*** Opening of Supplied passage ***

EE 5359 MULTIMEDIA PROCESSING
SPRING 2012
Interim report
Real time H.264 decoder implementation in robot control
Under guidance of
DR K R RAO
DEPARTMENT OF ELECTRICAL ENGINEERING
UNIVERSITY OF TEXAS AT ARLINGTON
SPRING 2012
Presented by
Saurabh Ghorpade
1000718850
Acronyms:
A.R. Drone: Augmented reality quadrotor drone.
API: Application programming interface.
CAVLC: Context adaptive variable length coding
DHCP: Dynamic host configuration protocol
DOF: Degrees of freedom
EOS: End of sequence
GCC: GNU compiler collection
GOB: Group of blocks
GOBSC: Group of block start code
GOBQuant: Group of block quantizer
IP: Internet protocol
JPEG: Joint photographic experts group
LiPo: Lithium polymer.
MBC: Coded macroblock bit
MBDES: Macroblock description code
MEMS: Microelectromechanical systems
OpenCV: Open source computer vision
PFORMAT: Picture format
PFRAME: Picture frame
POSIX : Portable operating system interface
PQUANT: Picture quantizer
PRESOLUTION: Picture resolution
PSC: Picture start code
PTYPE: Picture type
RLC: Run length coding
SDL: Simple direct media layer
UDP: User datagram protocol
UVLC: Universal variable length coding
WiFi: Wireless Fidelity.
Proposal:
This project presents a study on H.264 decoder [1,6,7] and the algorithms for evaluating the inverse transforms and packet analysis suitable for high speed real time implementation in C/C++ for robot control [4]. Along with this, feature recognition would be incorporated in order to fine tune the robot to follow objects with particular shape.

*** Close of Supplied passage ***

_What the task requires_. Continue the H.264 robot-control report from where it stops.

*** Opening of Dataset extract ***

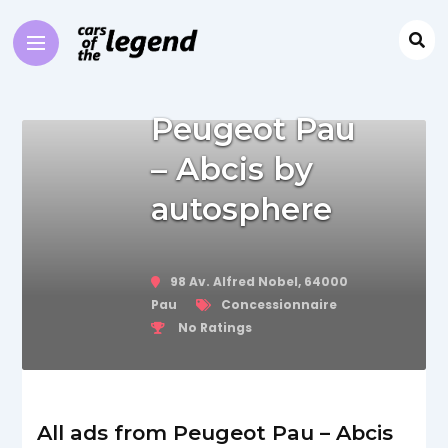
Peugeot Pau
– Abcis by
autosphere
98 Av. Alfred Nobel, 64000
Pau
Concessionnaire
No Ratings
All ads from Peugeot Pau – Abcis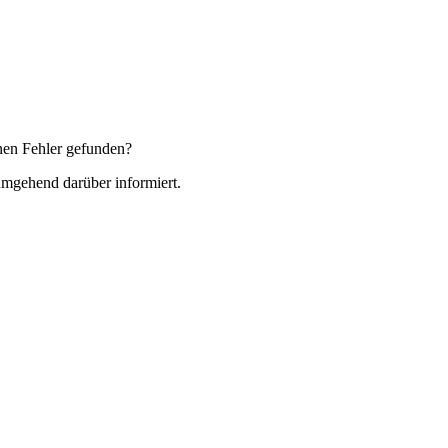
nen Fehler gefunden?
 umgehend darüber informiert.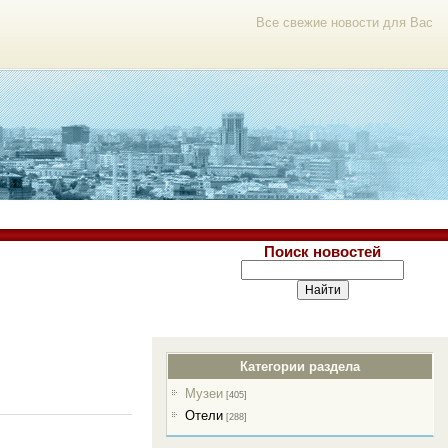
Все свежие новости для Вас
Поиск новостей
Категории раздела
Музеи
[405]
Отели
[288]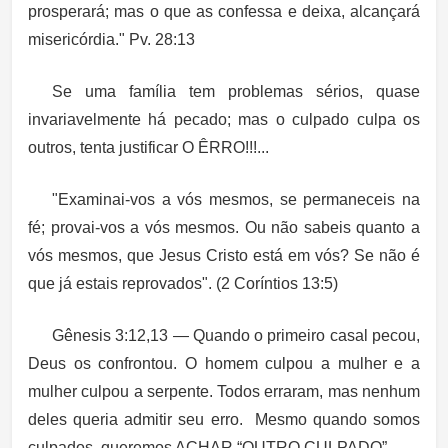
prosperará; mas o que as confessa e deixa, alcançará
misericórdia."
Pv. 28:13
Se uma família tem problemas sérios, quase
invariavelmente há pecado; mas
o culpado culpa os
outros
, tenta justificar O ÊRRO!!!...
"Examinai-vos a vós mesmos, se permaneceis na
fé; provai-vos a vós mesmos. Ou não sabeis quanto a
vós mesmos, que Jesus Cristo está em vós? Se não é
que já estais reprovados". (
2 Coríntios 13:5)
Gênesis 3:12,13 — Quando o primeiro casal pecou,
Deus os confrontou. O homem culpou a mulher e a
mulher culpou a serpente.
Todos erraram, mas nenhum
deles queria admitir seu erro.
Mesmo quando somos
culpados, queremos ACHAR “OUTRO CULPADO”.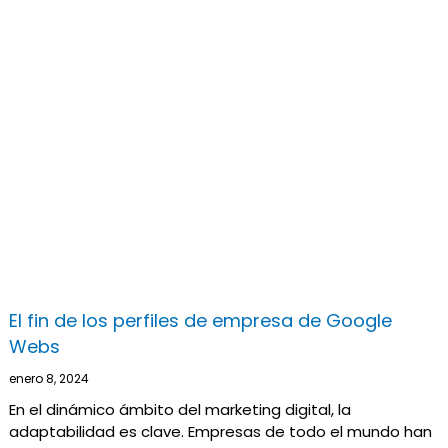
El fin de los perfiles de empresa de Google
Webs
enero 8, 2024
En el dinámico ámbito del marketing digital, la
adaptabilidad es clave. Empresas de todo el mundo han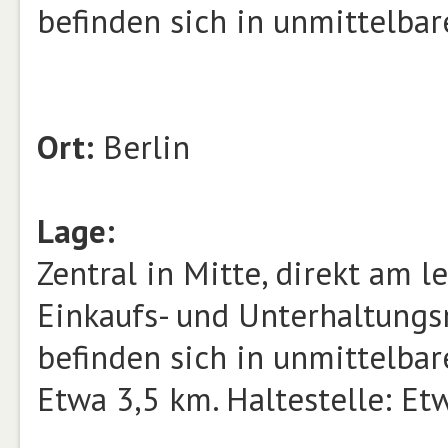
befinden sich in unmittelbar
Ort:
Berlin
Lage:
Zentral in Mitte, direkt am 
Einkaufs- und Unterhaltungs
befinden sich in unmittelbar
Etwa 3,5 km. Haltestelle: Et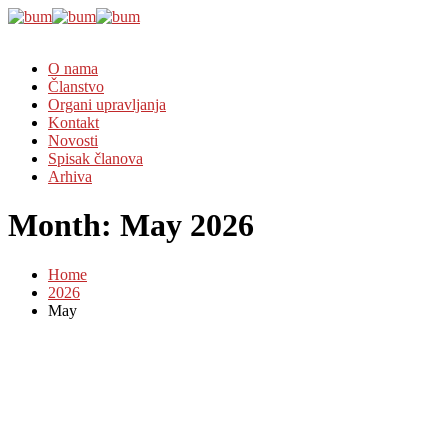
O nama
Članstvo
Organi upravljanja
Kontakt
Novosti
Spisak članova
Arhiva
Month:
May 2026
Home
2026
May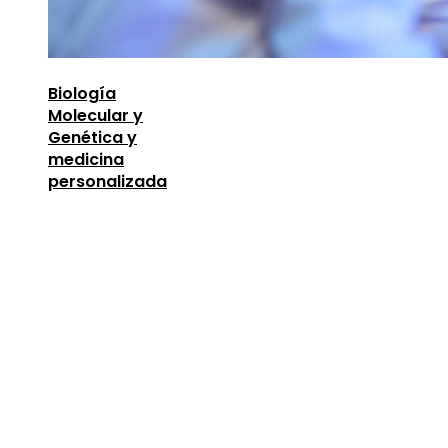
Biología
Molecular y
Genética y
medicina
personalizada
Entradas Recientes
Descubre los 10 animales con sentidos más
sorprendentes y desarrollados
agosto 6, 2026
Lecciones de la Gran Depresión para la estabili
financiera moderna
agosto 4, 2026
Las 15 donaciones individuales más grandes que
definieron la filantropía moderna
agosto 4, 2026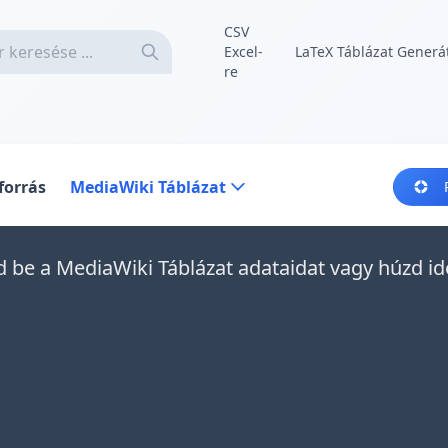
CSV
Excel-
LaTeX Táblázat Generá
re
forrás
MediaWiki Táblázat
zd be a MediaWiki Táblázat adataidat vagy húzd id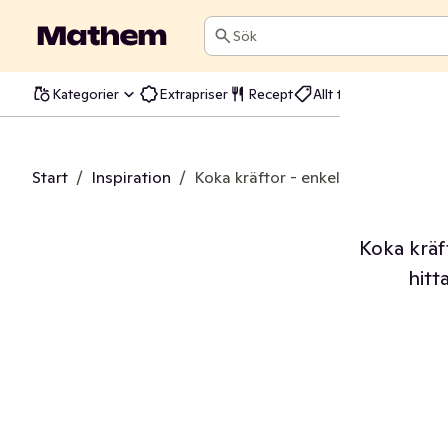
Sök
Kategorier
Extrapriser
Recept
Allt till kräftskivan
Start
/
Inspiration
/
Koka kräftor - enkelt grundrecept 
Koka kräf
hitt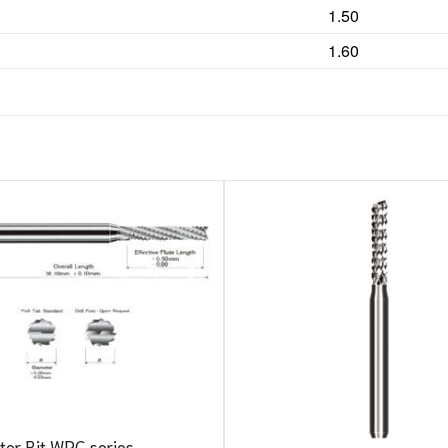
1.50
1.60
ter Bit WRC series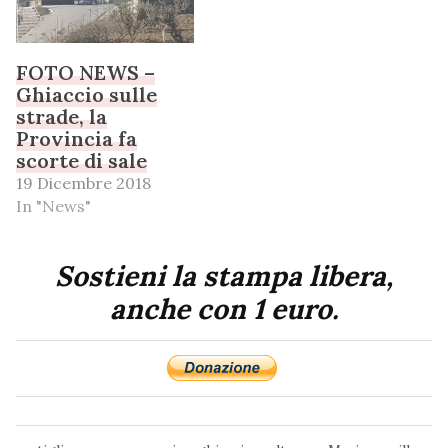
FOTO NEWS –
Ghiaccio sulle
strade, la
Provincia fa
scorte di sale
19 Dicembre 2018
In "News"
Sostieni la stampa libera,
anche con 1 euro.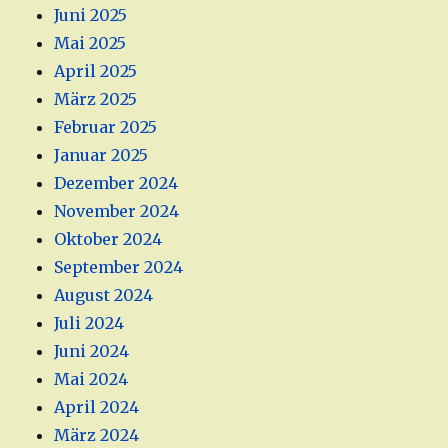
Juni 2025
Mai 2025
April 2025
März 2025
Februar 2025
Januar 2025
Dezember 2024
November 2024
Oktober 2024
September 2024
August 2024
Juli 2024
Juni 2024
Mai 2024
April 2024
März 2024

*** Close of Dataset extract ***

_Output_.
Overview:
Owing to the speed and timing requirements, C is becoming more and more popular for the real time environments. The application is a flying robot (A.R.Drone [4]) following a colored object. The complete source was initially implemented in Java and its response was sluggish [2] even though it worked fine in terms of basic functionality. The reason behind this is that lot of classes need to be loaded at startup, unnecessary array validations, excessive use of heap (for objects: virtual table + sync primitives) which is slow, built in garbage collection makes application non deterministic (consumes memory as well as time), larger memory causes swapping which decreases speed. There are no pointers in Java which facilitate faster memory access. Compiler optimizations, macros cannot be implemented. The main reason is Java program first converts into byte code and then Java virtual machine executes it followed by operating system making system calls to access wireless interfaces (WiFi- 802.11 [8]). So it goes through a minimum of two layers whereas in case of C, direct interaction with hardware can be done.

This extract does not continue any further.